The probe 2,7-dichlorofluorescin diacetate (DCFH-DA) was applied to assess the intracellular generation of ROS after exposure to 50 μg/mL of 3% Zn–Bi2O3 NPs for 24 h. The DCGH-DA is a cell-permeable nonfluorescent dye, converted into highly fluorescent DCF when oxidized by intracellular ROS.[44] The fluorescence of DCF was measured at the 485 nm excitation and the 520 nm emission using a microplate reader (Synergy-HT, BioTek).
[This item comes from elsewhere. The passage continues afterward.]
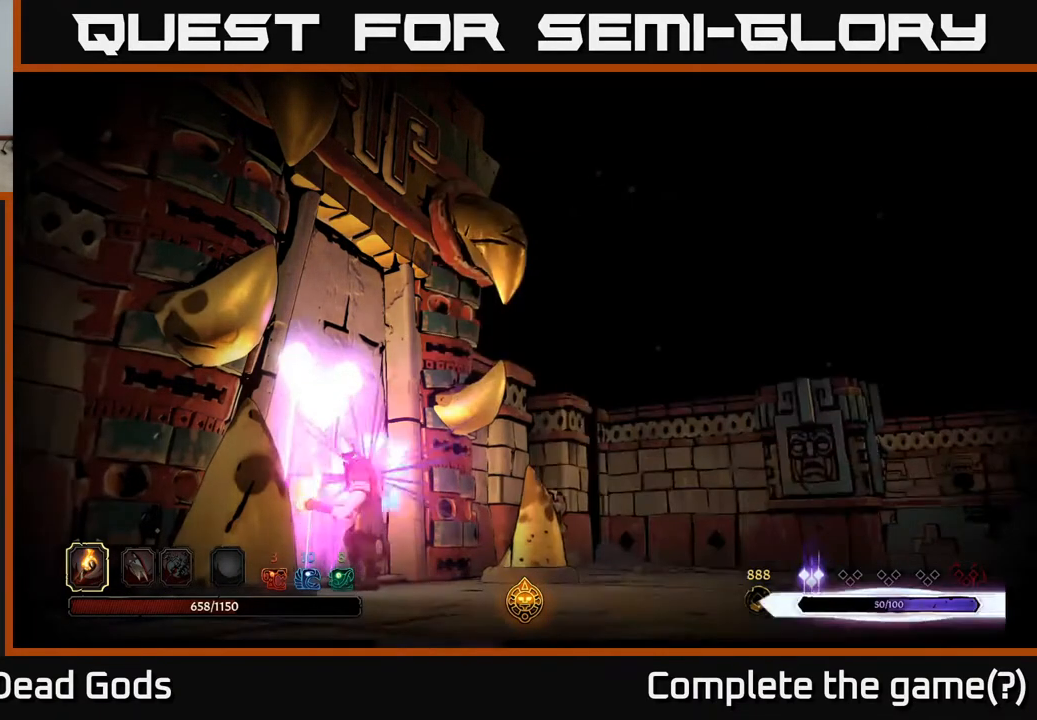
{"buttons": [], "left_stick": "center", "right_stick": "center", "events": []}
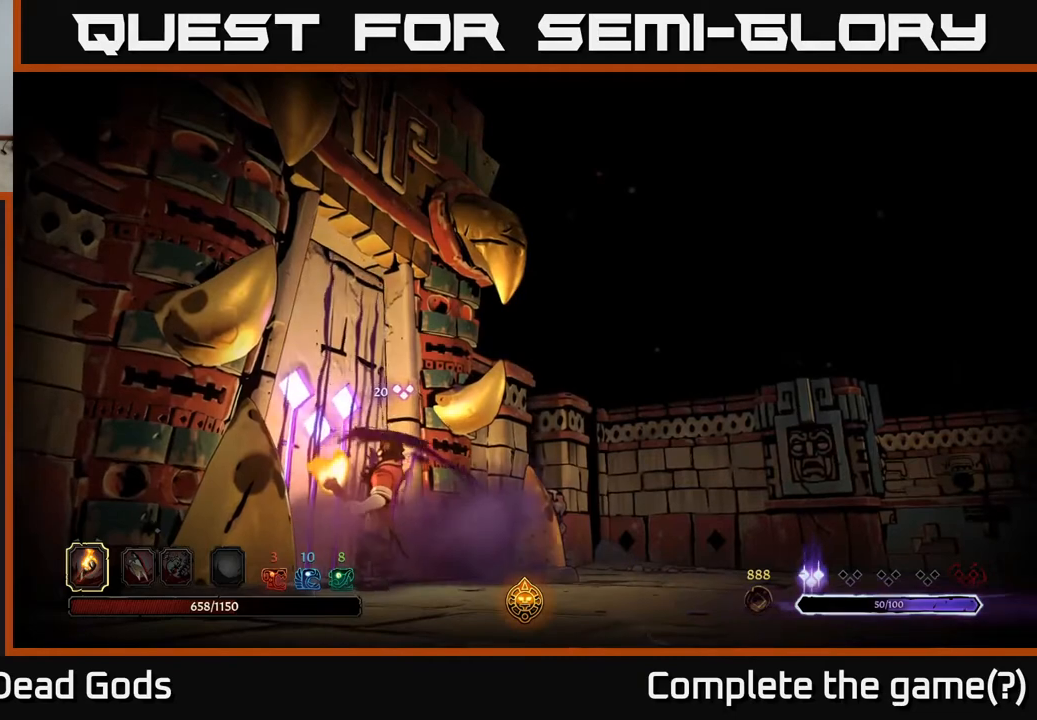
{"buttons": [], "left_stick": "center", "right_stick": "center", "events": []}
The cell extract was prepared for caspase-3 enzyme assay. In brief, cells were cultured in 75 cm2 culture flask and exposed to 50 μg/mL of 3%Zn–Bi2O3 NPs for 24 h. Then, cells were harvested in ice-cold phosphate buffer saline by scraping and washed with PBS at 4 °C. Cell pellets were further lysed in cell lysis buffer [1× 20 mM Tris-HCl (pH 7.5), 150 mM NaCl, 1 mM Na2EDTA, 1% Triton, 2.5 mM sodium pyrophosphate]. After centrifugation (15,000×g for 15 min at 4 °C), the supernatant (cell extract) was stored at 4 °C for further experiment. The fluorometric assay of the caspase-3 enzyme was examined using the 7-amido-4-trifluoromethylcoumarin (AFC) standard.[45] Protein content in the cell extract was quantified using Bradford’s protocol which was adapted to measure the protein level.[46]

Statistical Analysis

One-way analysis of variance (ANOVA) followed by Dennett’s multiple comparison tests was used for statistical analysis of biological results. The p < 0.05 was ascribed as statistically significant. All the biological quantitative data are presented as mean ± SD of three independent experiments (n = 3).